To extend the simulation with genomic data, you need to indicate a file with
de novo assembled contigs (-c/--contigs) and indicate the corresponding organism
with the specific mode. The contigs will be translated and annotated using Blast.
You can also add you own annotated data (-e/--extension). However, keep in mind
to exclude the corresponding organism from the database you may use in your
annotation workflow to stay consistent with LiDSiM idea of simulating the
absence of this organism in the target database.
A seed can be set to reproduce internal data selection/sampling. This is useful,
e.g., to compare different conditions (e.g. exact, error-tolerant, +genome, ...)
The performance of LiDSiM can be adapted with parameters like
--threads, --memory, --diskmode and --peptides.
EXAMPLE DATA & RUN
------------------
You can download a set of example data from the project webpage:
https://sourceforge.net/projects/lidsim/
The file example-data.zip includes a database with the bacteria phylum
"Deinococcus-Thermus" (taxid 1297), a corresponding gi-taxid mapping file, a
NCBI taxonomy nodes file and simulated contigs from Deinococcus deserti VCD115
(taxid 546414).
Example run with an iterative evaluation, extracting each species once:
lidsim -d example-data/bacteria_w1297.fasta -i example-data/phy1297_gi_taxid_prot.dmp -n example-data/nodes.dmp -o example-data/result_test
Example run with a specific evaluation and additional contigs, extracting the
Deinococcus genus and searching with Deinococcus deserti VCD115 peptides:
lidsim -d example-data/bacteria_w1297.fasta -i example-data/phy1297_gi_taxid_prot.dmp -n example-data/nodes.dmp -o example-data/result_test -c example-data/deserti_contigs.fasta --mode=specific --extraction=1298 --sampling=546414
OUTPUT
------
The simulation exports two main result files:
(* donates the output name indicate with the parameter -o/--output)

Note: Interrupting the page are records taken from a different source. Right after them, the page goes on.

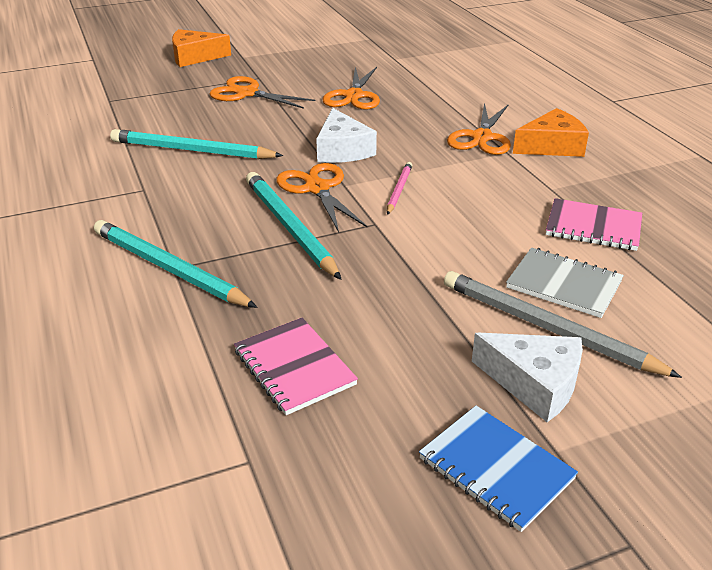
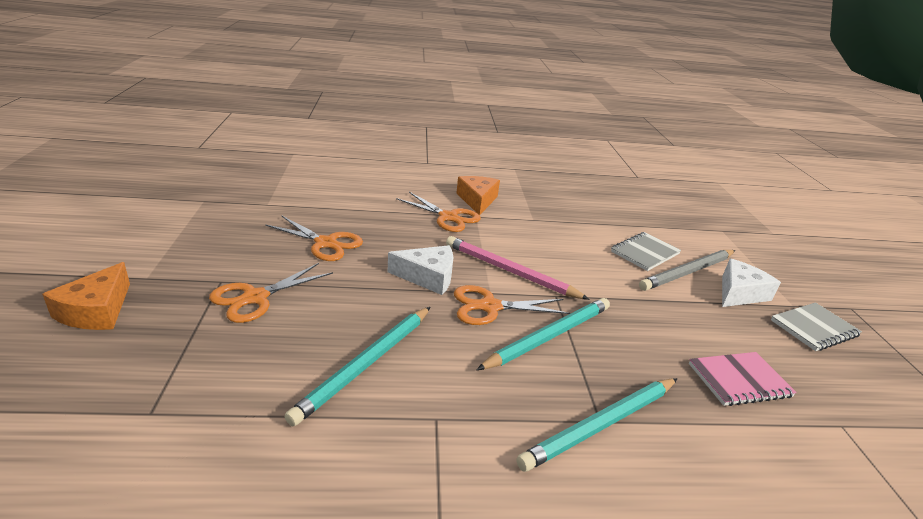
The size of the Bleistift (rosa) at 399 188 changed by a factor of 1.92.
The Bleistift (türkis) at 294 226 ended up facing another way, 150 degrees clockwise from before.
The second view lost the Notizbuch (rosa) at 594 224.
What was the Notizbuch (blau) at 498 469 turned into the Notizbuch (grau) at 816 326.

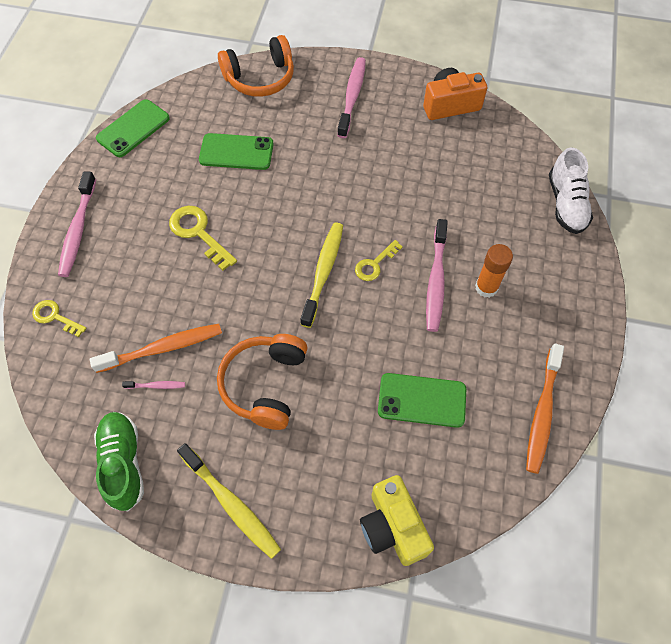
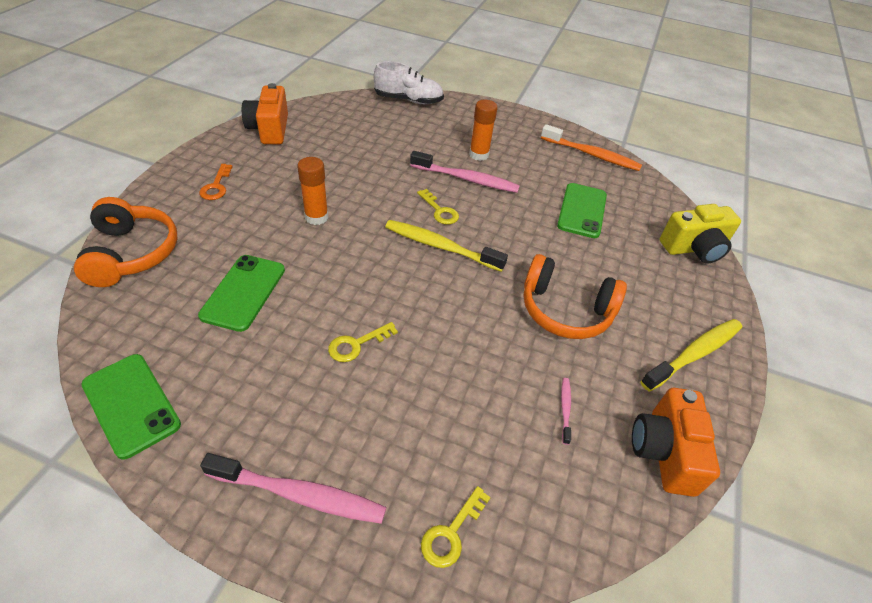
Where the Zahnbürste (rosa) stood at 351 97, the Schlüssel (orange) came to stand at 216 182.
The size of the Schlüssel (gelb) at 203 238 changed by a factor of 0.64.
The second view lost the Zahnbürste (orange) at 156 348.
Where the Schuh (grün) stood at 119 461, the Kamera (orange) came to stand at 676 442.
The second view gained the Klebestift (orange) at 312 191.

*.ratios.txt - the taxonomic level/ranks ratios in a tab-delimited table
*.plot.pdf - a plot of the ratios
The plot format depends on the number of extractions in the simulation:
1 - barplot with a bar per ranks
1-10 - barplot with with ranks stacked in one bar per extraction
>10 - heatmap with extractions per columns and rank ratios indicated by color
--------------------------------------------------------------------------------
Copyright (c) 2014,
Mathias Kuhring, KuhringM@rki.de, Robert Koch Institute, Germany,
All rights reserved.
Redistribution and use in source and binary forms, with or without modification,
are permitted provided that the following conditions are met:
* Redistributions of source code must retain the above copyright
notice, this list of conditions and the following disclaimer.
* Redistributions in binary form must reproduce the above copyright
notice, this list of conditions and the following disclaimer in the
documentation and/or other materials provided with the distribution.

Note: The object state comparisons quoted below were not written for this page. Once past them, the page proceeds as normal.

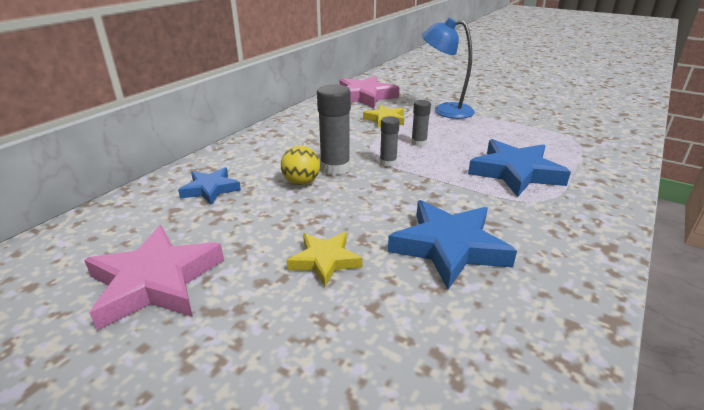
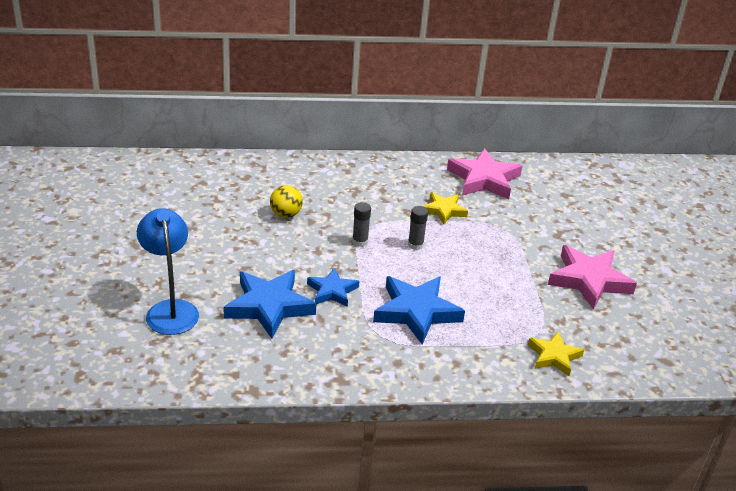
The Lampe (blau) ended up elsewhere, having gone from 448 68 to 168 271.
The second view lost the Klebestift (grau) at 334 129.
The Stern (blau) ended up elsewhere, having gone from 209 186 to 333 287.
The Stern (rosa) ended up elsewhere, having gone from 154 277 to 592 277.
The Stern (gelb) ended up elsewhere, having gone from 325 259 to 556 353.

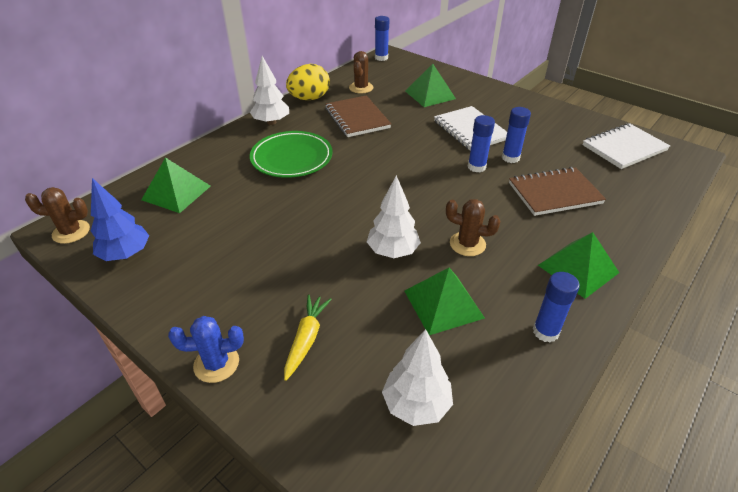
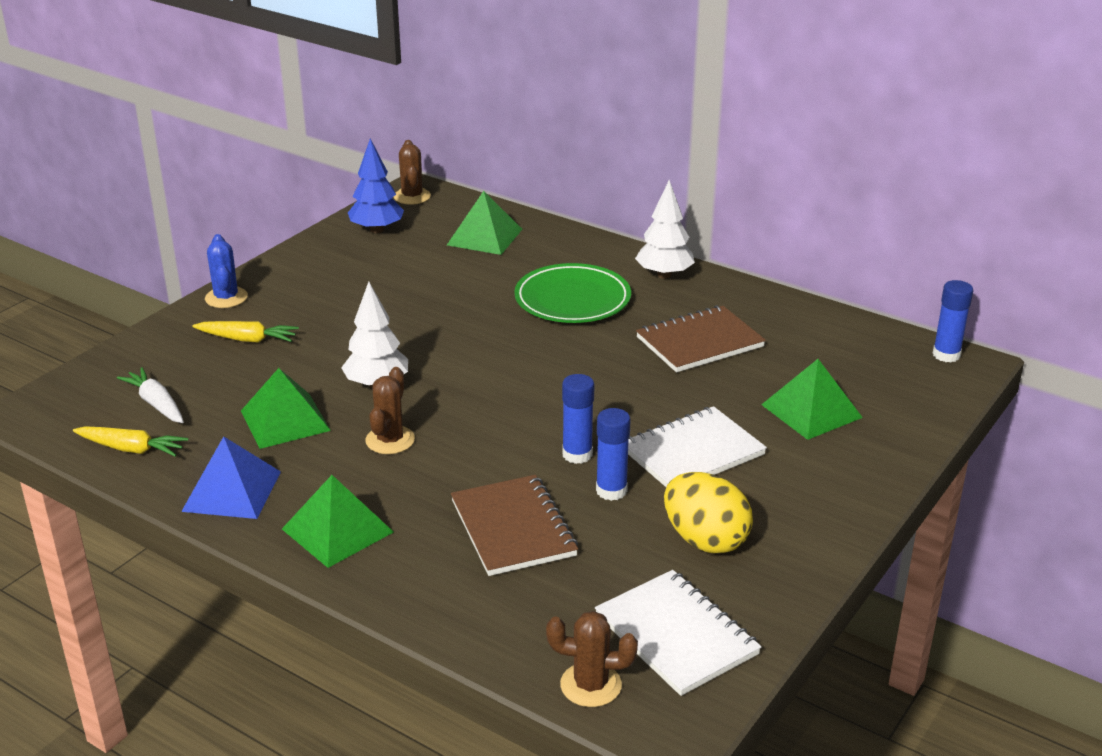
The Kaktus (braun) ended up elsewhere, having gone from 361 72 to 592 659.
The Ei (gelb) ended up elsewhere, having gone from 308 82 to 708 513.
Where the Klebestift (blau) stood at 556 307, the Pyramide (blau) came to stand at 231 477.
Where the Baum (weiß) stood at 417 377, the Karotte (weiß) came to stand at 150 395.
The second view gained the Karotte (gelb) at 130 441.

* The name of the author may not be used to endorse or promote products
derived from this software without specific prior written permission.
THIS SOFTWARE IS PROVIDED BY THE COPYRIGHT HOLDERS AND CONTRIBUTORS "AS IS" AND
ANY EXPRESS OR IMPLIED WARRANTIES, INCLUDING, BUT NOT LIMITED TO, THE IMPLIED
WARRANTIES OF MERCHANTABILITY AND FITNESS FOR A PARTICULAR PURPOSE ARE
DISCLAIMED. IN NO EVENT SHALL Mathias Kuhring BE LIABLE FOR ANY DIRECT,
INDIRECT, INCIDENTAL, SPECIAL, EXEMPLARY, OR CONSEQUENTIAL DAMAGES (INCLUDING,
BUT NOT LIMITED TO, PROCUREMENT OF SUBSTITUTE GOODS OR SERVICES; LOSS OF USE,
DATA, OR PROFITS; OR BUSINESS INTERRUPTION) HOWEVER CAUSED AND ON ANY THEORY OF
LIABILITY, WHETHER IN CONTRACT, STRICT LIABILITY, OR TORT (INCLUDING NEGLIGENCE
OR OTHERWISE) ARISING IN ANY WAY OUT OF THE USE OF THIS SOFTWARE, EVEN IF
ADVISED OF THE POSSIBILITY OF SUCH DAMAGE.